Yeah, that sent me over the top. 

My wife is a very intelligent person and also rather stoic. She's hard to read and isn't the type to 'let on'. 

But I guess all I can do is accept her at face value and move on.


----------



## walkonmars (Aug 21, 2012)

"can you be honest with me? How often did you meet with xxx?"

If you've read many of the threads on CWI' you know that people in affairs are quite capable of acting 'out of the norm'. And you can't deny that there are plenty of red flags. If you want to see what's going on TODAY then you have plenty of reason to monitor her car and computer.


----------



## Shadow_Nirvana (Jan 1, 2013)

Wowee, guy. Definitely many red flags.

I agree with the above posters. It seems they had an affair,either just emotional but probably physical too , but it's over now, so she thinks you have nothing to worry about. You obviously think otherwise.

It also seems she has emotionally detached from you. So I suggest you do the same. Emotionally detach. Maybe that will bring her to her senses.

You cannot "nice" her back to gain attraction and connection. So if you are considering pleading, begging, whining, staying at home more than you do normally, doing chores more than average.

Have you read Married Man Sex Life Primer? I suggest you do.


----------



## TDSC60 (Dec 8, 2011)

thatbpguy said:


> * I finally fully confronted her, laid out everything and flat asked her what was going on. After about 5 seconds of silence she quietly said, "I don't think you have anything to really worry about". And that was all she had to say. She didn't say it in a way that sounded guilty or remorseful and I honestly couldn't read her as to just how she meant it. It was almost off handed.


She had a 6 month affair with the OM. The comment that "you don't have anything to really worry about" probably means it is over now and she has decided to return to the marriage.

Unfortunately she is never going to admit to what happened and you are going to have a hard time proving it. 

Since you say that communication has been the cornerstone of your marriage that cornerstone is crumbling. She is keeping too many secrets from you. Some women can compartmentalize an affair. Basically they are living two lives, and they think that they can keep them separated where the affair will not affect the marriage. As you said, your wife thinks that sex is something that friends do.

You will never trust her again until you find an explanation that you are satisfied with.


----------



## SadandAngry (Aug 24, 2012)

thatbpguy said:


> Yeah, that sent me over the top.
> 
> My wife is a very intelligent person and also rather stoic. She's hard to read and isn't the type to 'let on'.
> 
> But I guess all I can do is accept her at face value and move on.


That would be all fine and well, but everything points to her not giving you face value. Cheaters are not intelligent, they truly aren't. They get caught up in whatever, and they do incredibly stupid things, it's how they get caught. Like the comment book, for example, if that is them, then just how stupid do you have to be to go to that place, let alone leave a comment to be found by you?

Do the staff there know you enough to recognize you? To recognize your wife? How do you pay for it? Have you checked credit card records, or bank statements for the time period in question?
= = = = = = =
Required tasks =>
(A) In the forum thread, write out everything from "I agree with" down to "(Dec 8, 2011)".
(B) Which book does Shadow_Nirvana recommend in the forum thread?
(C) Render this sentence from the forum thread in Spanish: "You will never trust her again until you find an explanation that you are satisfied with."
= = = = = = =
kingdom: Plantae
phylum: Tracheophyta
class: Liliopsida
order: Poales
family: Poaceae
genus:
= = = = = = =
Results =>
(A)
I agree with the above posters. It seems they had an affair,either just emotional but probably physical too , but it's over now, so she thinks you have nothing to worry about. You obviously think otherwise.

It also seems she has emotionally detached from you. So I suggest you do the same. Emotionally detach. Maybe that will bring her to her senses.

You cannot "nice" her back to gain attraction and connection. So if you are considering pleading, begging, whining, staying at home more than you do normally, doing chores more than average.

Have you read Married Man Sex Life Primer? I suggest you do.


----------



## TDSC60 (Dec 8, 2011)

(B) Married Man Sex Life Primer.

(C) Nunca volverás a confiar en ella hasta que encuentres una explicación que te satisfaga.